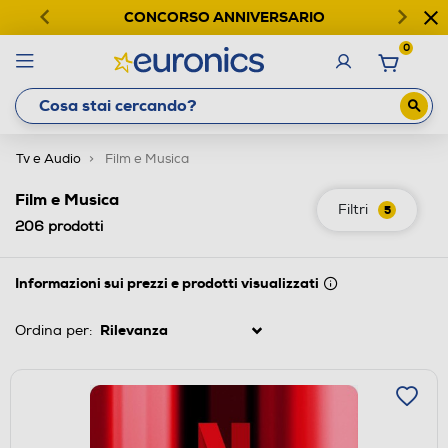
CONCORSO ANNIVERSARIO
0
Tv e Audio
Film e Musica
Film e Musica
Filtri
5
206
prodotti
Informazioni sui prezzi e prodotti visualizzati
Ordina per:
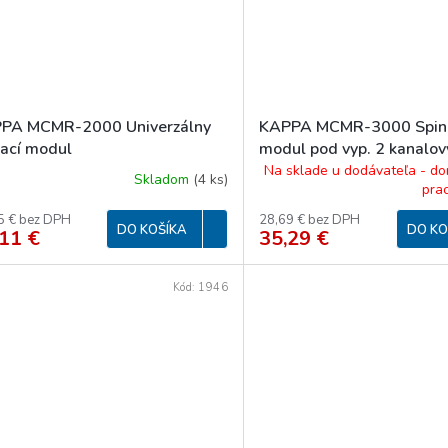
PA MCMR-2000 Univerzálny
KAPPA MCMR-3000 Spin
nací modul
modul pod vyp. 2 kanalov
Na sklade u dodávateľa - do
Skladom
(
4 ks
)
pra
5 € bez DPH
28,69 € bez DPH
DO KOŠÍKA
DO KO
11 €
35,29 €
Kód:
1946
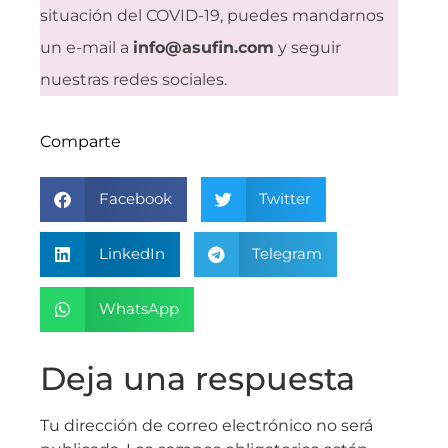
situación del COVID-19, puedes mandarnos
un e-mail a
info@asufin.com
y seguir
nuestras redes sociales.
Comparte
Facebook
Twitter
LinkedIn
Telegram
WhatsApp
Deja una respuesta
Tu dirección de correo electrónico no será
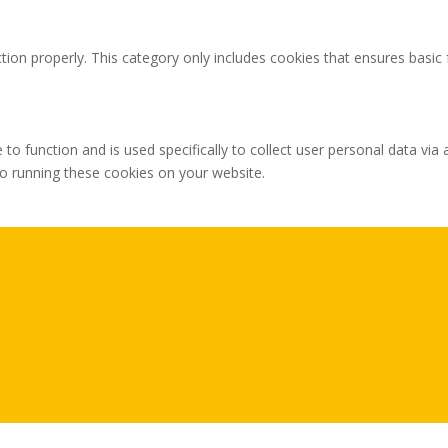
tion properly. This category only includes cookies that ensures basic 
 to function and is used specifically to collect user personal data v
to running these cookies on your website.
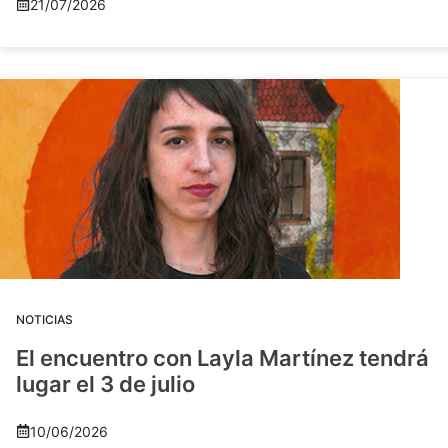
21/07/2026
NOTICIAS
El encuentro con Layla Martínez tendrá
lugar el 3 de julio
10/06/2026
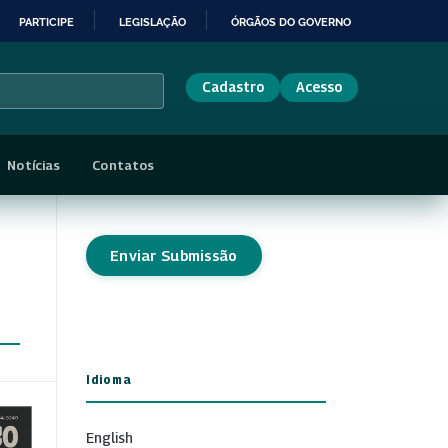
PARTICIPE
LEGISLAÇÃO
ÓRGÃOS DO GOVERNO
Cadastro
Acesso
Notícias
Contatos
Enviar Submissão
Idioma
English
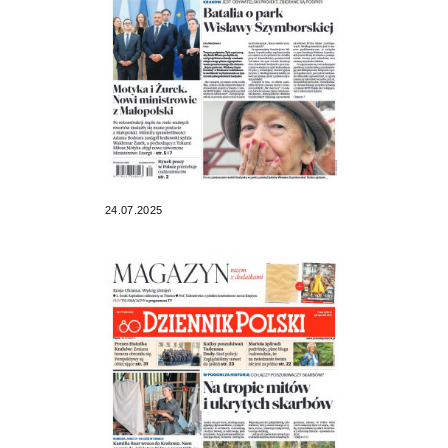
24.07.2025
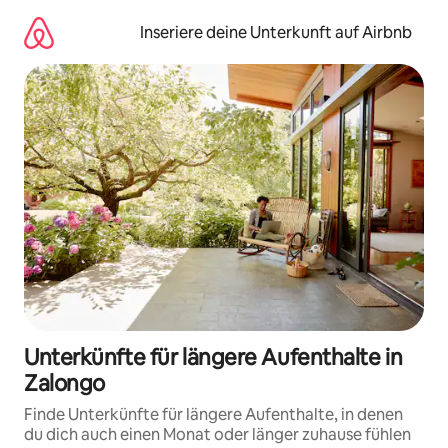
Zu
Inhalten
Inseriere deine Unterkunft auf Airbnb
springen
Unterkünfte für längere Aufenthalte in
Zalongo
Finde Unterkünfte für längere Aufenthalte, in denen
du dich auch einen Monat oder länger zuhause fühlen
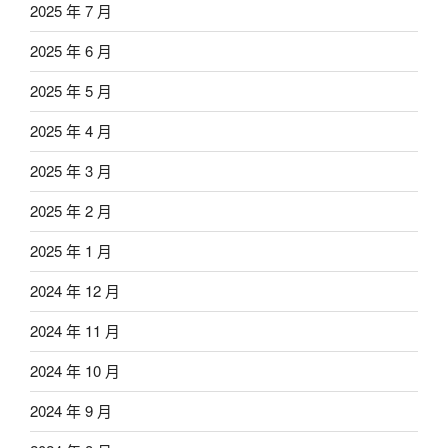
2025 年 7 月
2025 年 6 月
2025 年 5 月
2025 年 4 月
2025 年 3 月
2025 年 2 月
2025 年 1 月
2024 年 12 月
2024 年 11 月
2024 年 10 月
2024 年 9 月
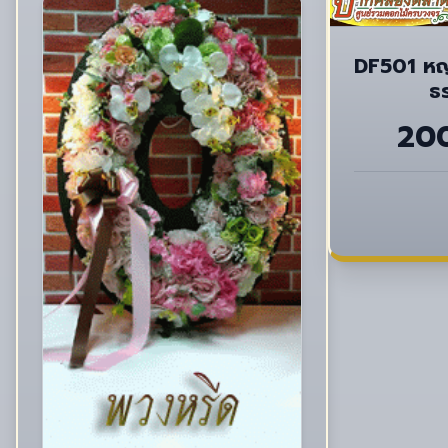
DF501 หญ้
ธ
20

Request:
How many lines in the data above contain the string "MCMR", matching case exactly? Reply with the number alone.

Result of this exercise:
2